According to a joint statement from the companies, the Concentrating Solar Power Alliance (CSPA) will strive to educate decision-makers about the unique benefits of CSP technology and of thermal energy storage as a foundational resource for a reliable, low-carbon electricity mix and a driver of economic growth.
Tex Wilkins, a veteran of US Department of Energy Solar Program, has been tapped to lead the new effort.
“Concentrating solar power technology is the only renewable resource that is capable of harnessing the world’s most abundant fuel source – the sun – to produce reliable, cost-effective, and dispatchable electricity,” said Wilkins, who will serve as the alliance's executive director. “We believe CSP, with the ability to dispatch electricity when it is needed, is critical in meeting the energy challenges facing the United States and the world.”
The Alliance’s mission is to promote the increased acceptance, adoption and implementation of concentrating solar power plants in the United States. The Alliance will also promote policies to encourage and advance CSP technology deployment.
The first commercial CSP plants in the US were built in California in the mid-1980’s and are operating today with a higher output than when they were new, the alliance said.
There are currently over 500 MW of CSP plants operating in the US and more than 1,300 MW of CSP plants under construction nationally, with many gigawatts more under development.
Felicia Bellows, Senior Vice President of Development at Torresol Energy in the US, said, “With this new alliance we expect to promote solar thermal energy as a sustainable source of power and therefore contribute to the protection of the environment for the future generations.”
“From Torresol Energy, we keep working in order to reduce the costs of this clean energy, in order to make it an economically competitive option to traditional sources,” Bellows continued. “We are working in new innovations, such as a single-tank storage system or a new generation of high power central tower plants with molten salt receiver technology. We are definitely following the path established last year with the commercial operation of the innovative plant Gemasolar, the first commercial plant in the world with a central tower molten salt receiver.”

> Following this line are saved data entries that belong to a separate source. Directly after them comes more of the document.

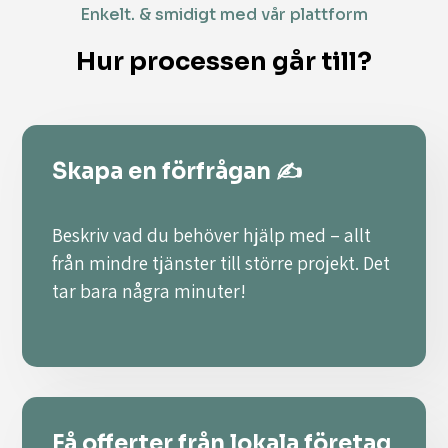
Enkelt. & smidigt med vår plattform
Hur processen går till?
Skapa en förfrågan ✍️
Beskriv vad du behöver hjälp med – allt
från mindre tjänster till större projekt. Det
tar bara några minuter!
Få offerter från lokala företag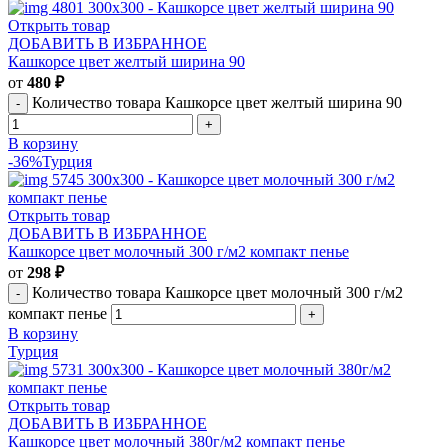
Открыть товар
ДОБАВИТЬ В ИЗБРАННОЕ
Кашкорсе цвет желтый ширина 90
от
480
₽
Количество товара Кашкорсе цвет желтый ширина 90
В корзину
-36%
Турция
Открыть товар
ДОБАВИТЬ В ИЗБРАННОЕ
Кашкорсе цвет молочный 300 г/м2 компакт пенье
от
298
₽
Количество товара Кашкорсе цвет молочный 300 г/м2
компакт пенье
В корзину
Турция
Открыть товар
ДОБАВИТЬ В ИЗБРАННОЕ
Кашкорсе цвет молочный 380г/м2 компакт пенье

A study commissioned by the US National Renewable Energy Lab for the Department of Energy found that a single, 100 MW CSP plant creates more than $600 million in impact to gross state output, ten times that of a combined cycle fossil plant due to the local content and job creation.
Worldwide, more than 1 GW of CSP is in operation.
The International Energy Agency estimates that CSP projects now in development or under construction in more than a dozen countries (including China, India, Morocco, Spain and the United States) total 15 GW.